[Data entries]
= = = = =

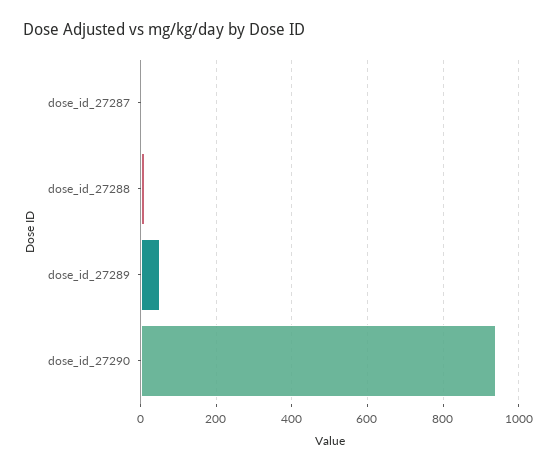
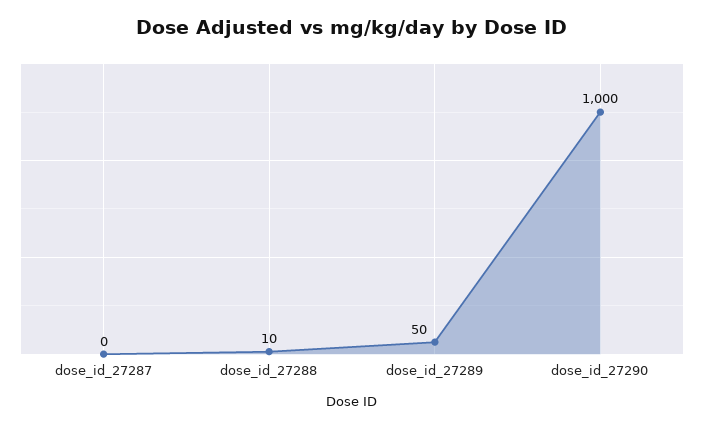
dose_id_27290: 940 -> 1000

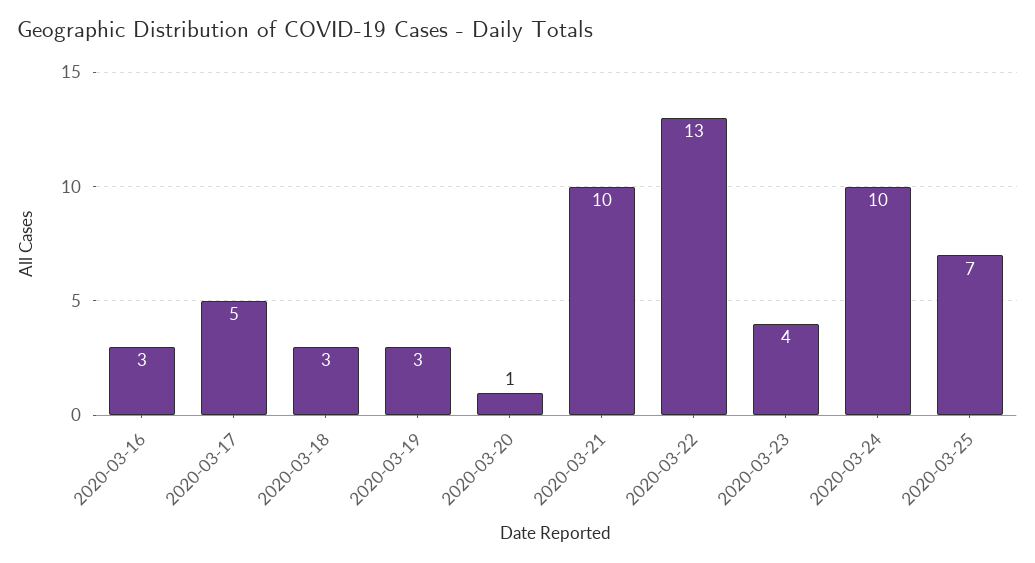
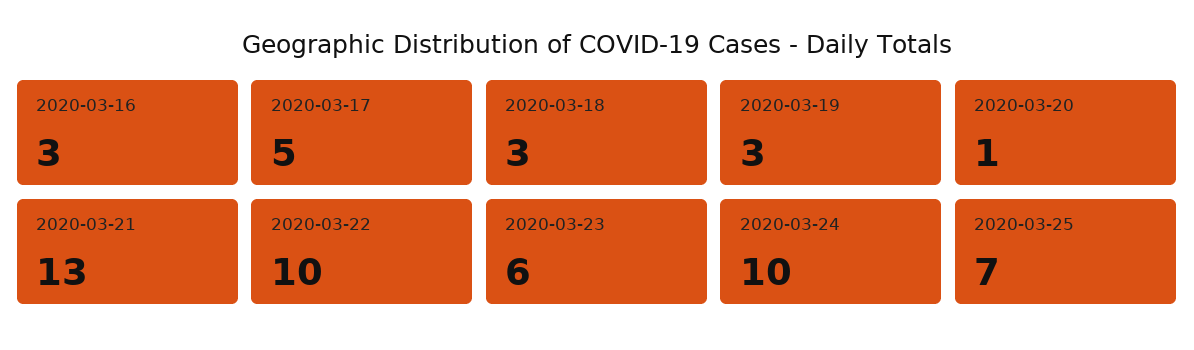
2020-03-21: 10 -> 13
2020-03-22: 13 -> 10
2020-03-23: 4 -> 6

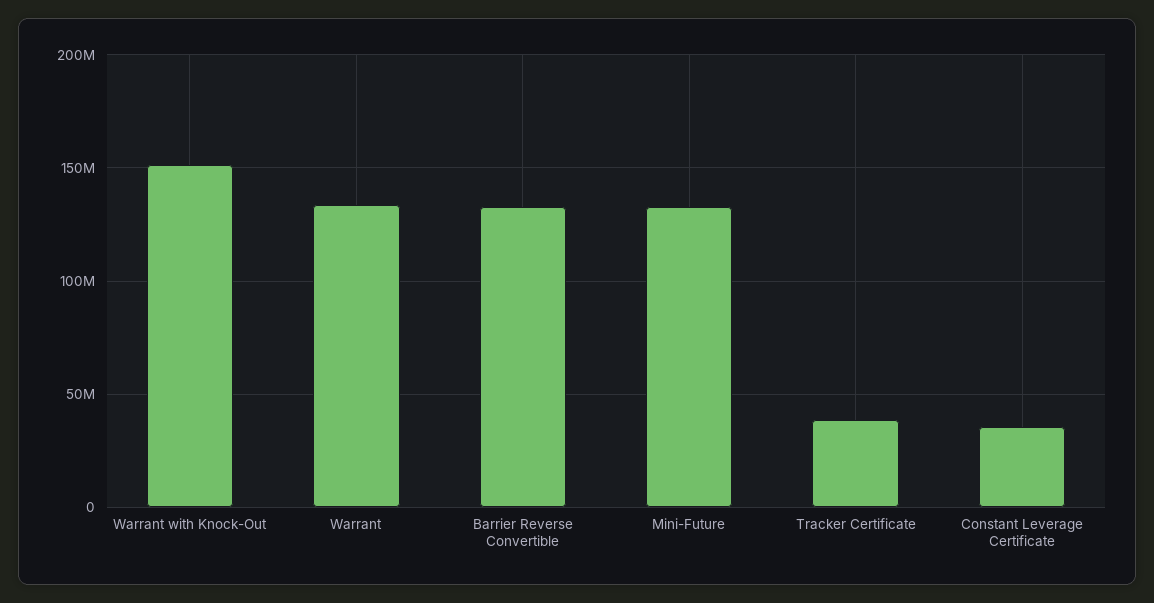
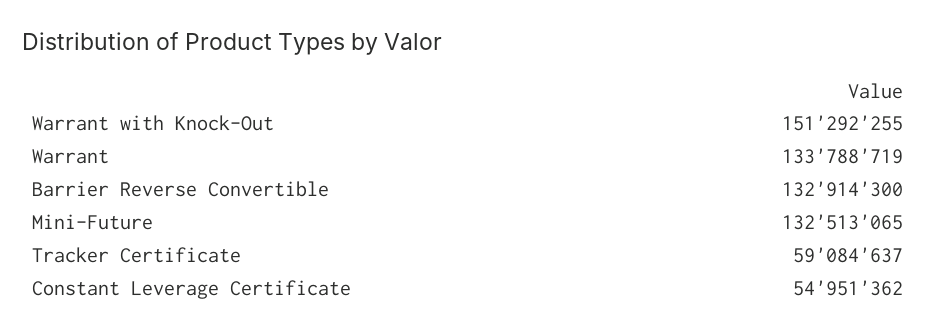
Tracker Certificate: 40000000 -> 59084637
Constant Leverage Certificate: 35000000 -> 54951362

= = = = =

- **ABOUT THIS TASK**: Pull out all lines containing the word "Certificate" from the entries above.

- **TASK RESULT**:
Tracker Certificate: 40000000 -> 59084637
Constant Leverage Certificate: 35000000 -> 54951362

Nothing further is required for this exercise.